== Segment start ==

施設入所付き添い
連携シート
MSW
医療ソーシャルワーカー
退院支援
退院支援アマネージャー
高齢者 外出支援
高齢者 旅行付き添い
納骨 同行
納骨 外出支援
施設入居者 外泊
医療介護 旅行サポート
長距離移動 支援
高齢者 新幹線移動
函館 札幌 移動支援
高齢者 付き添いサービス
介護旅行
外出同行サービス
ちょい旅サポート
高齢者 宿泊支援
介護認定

== Segment end ==

**Exercise:** Put the lines above into a numbered list, leaving out any blank ones.

**Output:**
1. 施設入所付き添い
2. 連携シート
3. MSW
4. 医療ソーシャルワーカー
5. 退院支援
6. 退院支援アマネージャー
7. 高齢者 外出支援
8. 高齢者 旅行付き添い
9. 納骨 同行
10. 納骨 外出支援
11. 施設入居者 外泊
12. 医療介護 旅行サポート
13. 長距離移動 支援
14. 高齢者 新幹線移動
15. 函館 札幌 移動支援
16. 高齢者 付き添いサービス
17. 介護旅行
18. 外出同行サービス
19. ちょい旅サポート
20. 高齢者 宿泊支援
21. 介護認定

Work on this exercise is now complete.